No poema “O outro lado”, admirável e fúnebre melodia que é uma melopeia, o poeta interroga o além-túmulo. E a si mesmo ou a um outro pergunta:

Diz-me: o que haverá do outro lado?
A eternidade? Deus? O Hades?
Uma luz cega e intolerável?
A salvação? Ou não há nada?

A esse poeta reflexivo e intemporal que é Ivan Junqueira, a esse poeta temporal porque sujeito à morte que é Ivan Junqueira, a esse poeta de uma poesia solene e descotidianizada, sem friso da origem geográfica, fechada à alegria e alçada a vertiginosas paragens metafísicas, a esse matemático da noite obscura da alma, pondero: a sua pergunta é sem resposta.
Os poetas são filólogos disfarçados, que passam a vida inteira concentrados na operação linguística que é a poesia.
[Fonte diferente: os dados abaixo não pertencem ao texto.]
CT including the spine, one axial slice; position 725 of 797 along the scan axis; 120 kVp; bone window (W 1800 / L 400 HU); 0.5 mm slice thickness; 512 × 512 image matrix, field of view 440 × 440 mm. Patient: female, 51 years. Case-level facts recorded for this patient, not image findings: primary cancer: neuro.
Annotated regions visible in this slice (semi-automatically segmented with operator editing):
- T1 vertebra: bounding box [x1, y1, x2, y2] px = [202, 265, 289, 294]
E são também teólogos que não ousam dizer o seu nome e passam a vida inteira interrogando a existência ou inexistência de Deus.
Embora sejamos seres interrogantes, autores de uma pergunta irrespondível, devemos contentar-nos com o que há neste lado: o lado da vida, no qual se situa a poesia de Ivan Junqueira, com selo de sua durabilidade e a garantia antecipada de sua inserção numa tradição poética que ele engrandece com a sua obra e exemplo.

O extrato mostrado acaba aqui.